Abstract

Summary Adverse childhood experiences (ACEs) — defined as abuse, neglect, or household dysfunction before age 18 years — are consistently associated with a higher risk for many chronic health conditions and harmful health behaviors. Many organizations have recommended ACE screening to support preventive medical care and have provided examples of screening strategies. However, despite the consistent evidence linking ACEs with chronic health conditions and harmful health behaviors, routine ACE screening in primary care populations is rarely clinically implemented. The 1998 seminal Kaiser Permanente (KP)–Centers for Disease Control and Prevention ACEs study was born from ACE screening implemented in the Department of Preventive Medicine at KP San Diego in the 1980s. The goal of the 2018 initiative was to build on and advance that earlier work by implementing universal ACE screening in primary care at a KP Northern California site.

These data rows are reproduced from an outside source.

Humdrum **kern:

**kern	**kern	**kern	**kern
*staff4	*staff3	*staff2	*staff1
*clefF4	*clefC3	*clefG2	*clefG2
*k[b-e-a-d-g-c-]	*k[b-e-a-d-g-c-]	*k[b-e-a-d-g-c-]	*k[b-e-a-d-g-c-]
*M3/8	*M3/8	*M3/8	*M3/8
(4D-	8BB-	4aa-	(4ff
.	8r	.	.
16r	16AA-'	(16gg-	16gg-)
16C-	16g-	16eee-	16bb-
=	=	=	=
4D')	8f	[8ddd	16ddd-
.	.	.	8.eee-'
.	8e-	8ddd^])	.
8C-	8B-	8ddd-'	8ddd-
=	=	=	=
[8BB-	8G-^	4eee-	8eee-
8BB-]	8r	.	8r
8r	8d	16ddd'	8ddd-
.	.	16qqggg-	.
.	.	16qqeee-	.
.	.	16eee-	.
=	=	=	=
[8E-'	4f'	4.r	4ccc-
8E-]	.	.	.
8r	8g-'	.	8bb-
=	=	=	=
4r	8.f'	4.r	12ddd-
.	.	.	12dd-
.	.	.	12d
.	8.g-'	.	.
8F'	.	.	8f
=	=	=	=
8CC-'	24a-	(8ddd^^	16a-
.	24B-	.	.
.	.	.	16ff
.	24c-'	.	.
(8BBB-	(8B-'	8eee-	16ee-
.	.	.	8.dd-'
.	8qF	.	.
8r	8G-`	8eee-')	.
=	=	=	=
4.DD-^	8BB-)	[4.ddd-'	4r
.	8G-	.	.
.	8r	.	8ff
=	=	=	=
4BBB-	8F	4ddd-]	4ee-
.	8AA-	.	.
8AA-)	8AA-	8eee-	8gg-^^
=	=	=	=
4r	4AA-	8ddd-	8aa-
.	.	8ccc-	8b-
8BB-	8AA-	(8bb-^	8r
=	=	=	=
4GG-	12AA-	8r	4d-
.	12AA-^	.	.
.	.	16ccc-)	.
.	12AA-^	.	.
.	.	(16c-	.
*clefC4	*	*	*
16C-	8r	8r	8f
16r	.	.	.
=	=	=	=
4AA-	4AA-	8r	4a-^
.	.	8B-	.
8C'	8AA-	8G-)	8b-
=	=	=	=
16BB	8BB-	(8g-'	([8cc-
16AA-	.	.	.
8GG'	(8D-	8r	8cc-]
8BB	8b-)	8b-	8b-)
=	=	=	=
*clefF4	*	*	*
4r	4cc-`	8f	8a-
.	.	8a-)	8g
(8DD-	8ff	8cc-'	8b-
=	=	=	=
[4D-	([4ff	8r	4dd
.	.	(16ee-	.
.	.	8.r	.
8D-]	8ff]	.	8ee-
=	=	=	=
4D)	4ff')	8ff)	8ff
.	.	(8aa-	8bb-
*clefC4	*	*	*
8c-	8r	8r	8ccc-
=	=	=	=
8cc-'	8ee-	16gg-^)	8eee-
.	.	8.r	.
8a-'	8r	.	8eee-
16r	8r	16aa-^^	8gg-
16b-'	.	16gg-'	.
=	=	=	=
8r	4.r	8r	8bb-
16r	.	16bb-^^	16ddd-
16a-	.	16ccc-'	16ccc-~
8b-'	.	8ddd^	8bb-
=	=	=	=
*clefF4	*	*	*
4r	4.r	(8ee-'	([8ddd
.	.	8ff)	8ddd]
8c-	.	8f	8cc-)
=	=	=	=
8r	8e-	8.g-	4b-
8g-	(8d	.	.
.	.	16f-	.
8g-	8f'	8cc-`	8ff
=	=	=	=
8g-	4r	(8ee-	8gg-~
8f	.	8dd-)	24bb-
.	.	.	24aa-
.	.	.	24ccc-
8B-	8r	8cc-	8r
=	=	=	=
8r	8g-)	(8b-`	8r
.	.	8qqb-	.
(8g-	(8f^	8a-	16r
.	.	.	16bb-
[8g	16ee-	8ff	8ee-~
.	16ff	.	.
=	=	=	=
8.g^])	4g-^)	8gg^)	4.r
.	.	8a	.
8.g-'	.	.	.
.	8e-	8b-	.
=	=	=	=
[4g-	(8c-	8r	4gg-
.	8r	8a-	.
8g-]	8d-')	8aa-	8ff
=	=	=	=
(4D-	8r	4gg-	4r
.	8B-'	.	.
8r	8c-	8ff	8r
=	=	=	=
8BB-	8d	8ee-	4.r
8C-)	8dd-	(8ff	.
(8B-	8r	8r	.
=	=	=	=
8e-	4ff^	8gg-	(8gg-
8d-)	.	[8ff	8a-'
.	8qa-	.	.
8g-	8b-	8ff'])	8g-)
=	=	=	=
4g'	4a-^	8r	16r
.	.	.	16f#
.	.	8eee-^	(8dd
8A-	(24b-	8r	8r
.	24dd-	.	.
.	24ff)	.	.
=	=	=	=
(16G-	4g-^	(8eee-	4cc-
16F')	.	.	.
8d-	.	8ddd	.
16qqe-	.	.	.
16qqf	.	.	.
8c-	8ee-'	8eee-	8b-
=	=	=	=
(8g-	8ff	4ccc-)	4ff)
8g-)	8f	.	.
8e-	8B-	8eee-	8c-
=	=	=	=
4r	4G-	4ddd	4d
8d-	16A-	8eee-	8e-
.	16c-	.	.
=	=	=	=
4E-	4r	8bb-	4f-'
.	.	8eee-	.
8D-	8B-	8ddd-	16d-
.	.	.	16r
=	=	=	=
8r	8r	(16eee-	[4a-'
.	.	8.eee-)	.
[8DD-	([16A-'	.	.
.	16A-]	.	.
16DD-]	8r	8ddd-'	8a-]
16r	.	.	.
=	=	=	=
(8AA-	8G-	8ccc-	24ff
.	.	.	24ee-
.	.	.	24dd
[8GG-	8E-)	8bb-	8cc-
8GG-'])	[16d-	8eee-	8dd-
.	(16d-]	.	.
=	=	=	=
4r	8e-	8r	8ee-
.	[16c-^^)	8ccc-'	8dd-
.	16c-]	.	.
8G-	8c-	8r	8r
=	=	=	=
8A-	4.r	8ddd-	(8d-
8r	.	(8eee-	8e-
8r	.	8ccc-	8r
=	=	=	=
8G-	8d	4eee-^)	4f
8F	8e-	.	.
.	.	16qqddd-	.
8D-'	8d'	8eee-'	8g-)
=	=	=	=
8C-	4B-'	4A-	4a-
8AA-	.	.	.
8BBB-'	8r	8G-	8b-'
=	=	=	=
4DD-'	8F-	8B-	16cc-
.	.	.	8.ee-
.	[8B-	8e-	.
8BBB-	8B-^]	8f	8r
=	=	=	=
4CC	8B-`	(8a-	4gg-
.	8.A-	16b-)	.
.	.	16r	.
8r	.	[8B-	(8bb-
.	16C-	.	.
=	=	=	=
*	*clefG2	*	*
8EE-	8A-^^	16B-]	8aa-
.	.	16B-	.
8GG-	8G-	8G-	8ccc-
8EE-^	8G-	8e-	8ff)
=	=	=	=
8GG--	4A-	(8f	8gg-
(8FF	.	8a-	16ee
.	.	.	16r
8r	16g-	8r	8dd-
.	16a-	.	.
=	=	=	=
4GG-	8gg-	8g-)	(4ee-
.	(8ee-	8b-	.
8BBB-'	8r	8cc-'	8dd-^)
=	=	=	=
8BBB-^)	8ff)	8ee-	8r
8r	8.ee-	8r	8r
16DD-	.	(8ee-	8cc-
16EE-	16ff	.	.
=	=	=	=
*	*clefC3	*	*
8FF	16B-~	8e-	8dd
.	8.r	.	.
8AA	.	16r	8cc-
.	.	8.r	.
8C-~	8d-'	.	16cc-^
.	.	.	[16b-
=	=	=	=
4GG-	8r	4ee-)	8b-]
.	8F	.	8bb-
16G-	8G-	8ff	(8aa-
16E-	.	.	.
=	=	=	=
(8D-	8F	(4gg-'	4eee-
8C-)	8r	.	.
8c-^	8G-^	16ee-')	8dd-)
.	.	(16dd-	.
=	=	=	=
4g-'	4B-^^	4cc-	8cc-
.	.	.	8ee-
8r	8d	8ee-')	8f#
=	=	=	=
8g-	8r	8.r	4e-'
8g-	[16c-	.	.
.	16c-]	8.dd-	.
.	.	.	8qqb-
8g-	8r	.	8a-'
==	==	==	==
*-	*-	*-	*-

The KP team included patient service representatives, medical assistants, nurses, physicians, and patients. Team members were first educated about ACEs and screening best practices. The workflow included directions on the ACE screener handout procedure, patient screener completion location, patient screening response documentation, and addressing the results with patients. Hurdles included concerns regarding the time it would take for patients to complete the screening and for providers to review and discuss with the patient, as well as the communication barriers related to topic discomfort among clinicians. Consistent with prior reports, patient resistance or discomfort was not a major hurdle. Metrics to measure implementation focused on ACE screenings completed by clinicians and patient screening refusal rates. Over the course of an 18-month pilot period, only 1% of patients declined screenings and more than 90% of physicians completed the screening process with their primary care patients. Team member education and recognition of ACEs as risk factors for chronic health conditions, a culture of trauma-informed care, and identifying team members who are passionate about ACE screening are necessary preludes to implementation of ACE screening.